By Lawrence J. Korb, Robert Ward, and Alex Rothman
With sequestration set to happen in early 2013 if Congress fails to make a deal on deficit reduction, the defense industry has mobilized in a major way to stop the cuts to the Pentagon budget. The main thrust of the offensive has been a huge public relations campaign aimed at convincing Americans that the cuts would devastate defense contractors and the broader economy, causing the loss of about a million jobs. To be fair, the cuts that would be made under sequestration are far from trivial. But, when viewed in their proper historical context, they start to look much less threatening –- and the largest contractors appear to be well positioned to weather them.

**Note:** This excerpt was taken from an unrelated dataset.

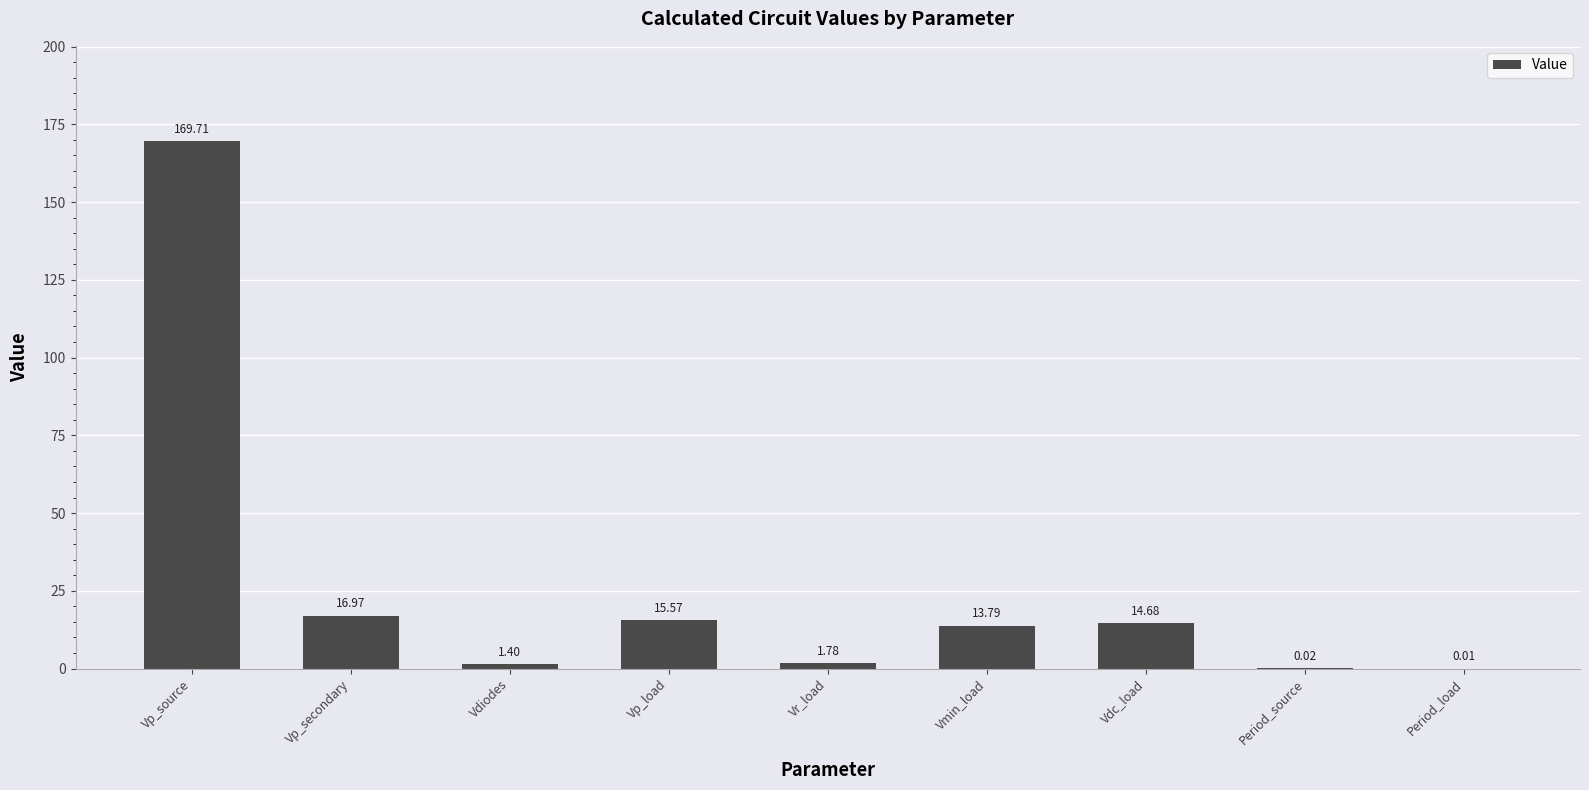

Where does the data first go above 13?

Vp_source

The last ten years have seen massive growth in defense industry profits. In 2002, the combined profits of the five largest U.S.-based defense contractors were $2.4 billion (adjusted for inflation); by 2011, that figure had increased by a whopping 450 percent to $13.4 billion (according to net Income TTM data from ycharts.com for five largest U.S.-based defense contractors). This success applied both to companies with large civilian sections of their businesses and to those almost wholly dependent on defense funding. In short, the largest defense contractors have prospered to a degree that would have looked very unlikely just eleven or twelve years ago.
Unsurprisingly, this growth in profits has been fueled in part by massive increases in the U.S. defense spending. In the decade since 9/11, the total Department of Defense budget (PDF) increased by about 55 percent in real terms, from $460 billion in FY 2002 to $715 billion in FY 2011. And the portions of the budget most relevant to military contractors -– the money allocated to procurement and to Research, Development, Testing, and Evaluation –- kept pace, growing 55 percent from $139 billion in 2002 to $216 billion in 2011.

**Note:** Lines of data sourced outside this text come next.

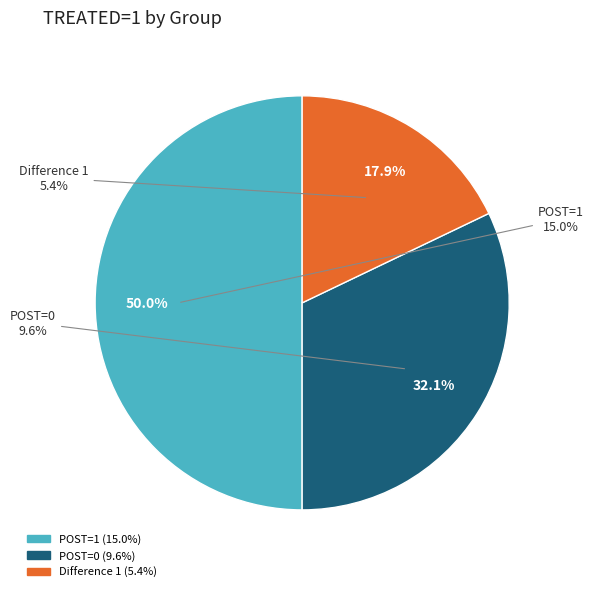

Is there a majority slice in this chart?

No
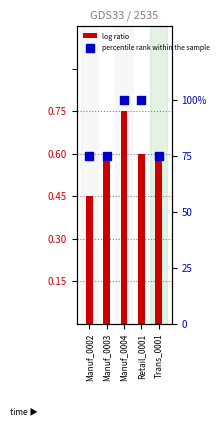

What is the total value across all series at Manuf_0004?

105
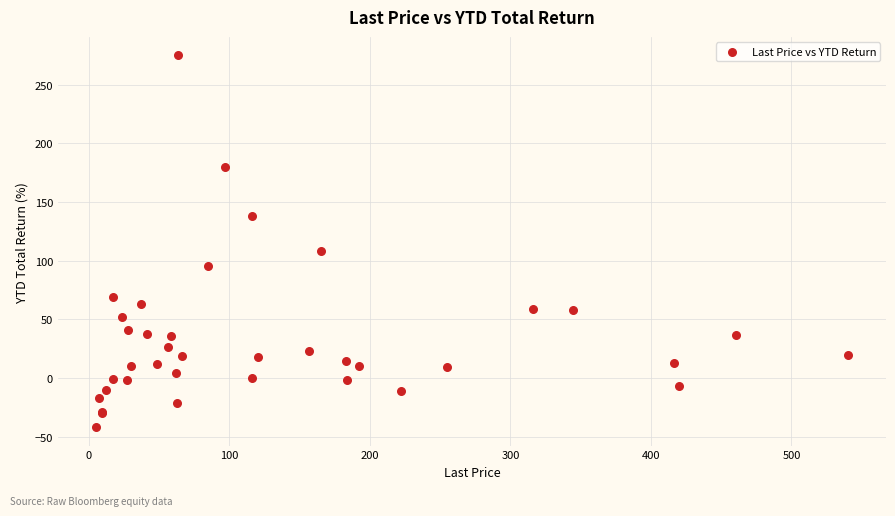

What Y value in the scatter plot is closest to 116?

108.5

The defense industry has continued to enjoy this prosperity during a recession that has had a devastating effect on both businesses and families across the country. For example, median household income, a broad indicator of economic prosperity, was hit hard by the recession, with more than a decade of growth being wiped out between late 2007 and 2011. Defense profits dipped slightly at the recession’s start, but unlike household income, they rapidly recovered, rising over 40% between 2008 and 2011 and nearly returning to their 2007 peak.

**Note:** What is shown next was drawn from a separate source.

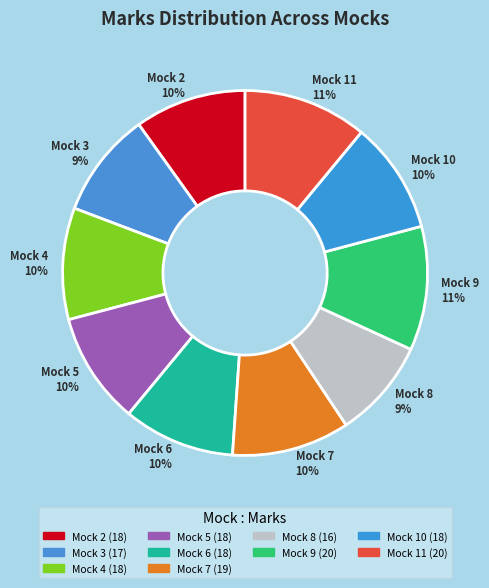

Combined, do Mock 4 10% and Mock 8 9% account for over 50%?

No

Sources: U.S. Census Bureau, DaveManuel.com, Sentier Research
In other words: after ten years of exponential growth in profits, defense contractors are much better positioned to weather prospective budget cuts than they claim to be. And they are certainly in a better position to deal with the cuts than the millions of hardworking American families who would be impacted by domestic sequestration and its cuts to health care, education, child care, food stamps, and other programs.
This does not mean that defense sequestration is a good policy: the automatic, over-broad, and sudden cuts that it mandates are not a smart way to reduce defense spending. But against this historical backdrop, apocalyptic claims like those of House Armed Services Committee Chairman Buck McKeon, who has argued that sequestration would “cripple our economy and our defenses in a single blow,” look painfully exaggerated. Defense contractors seem to be in a good position to withstand the coming cuts, whether they come through sequestration or a Congressional deficit-reduction deal like that recommended by the Simpson-Bowles Commission. The defense industry can and should absorb its fair share of the spending reductions that will be necessary for this nation to get its fiscal house in order.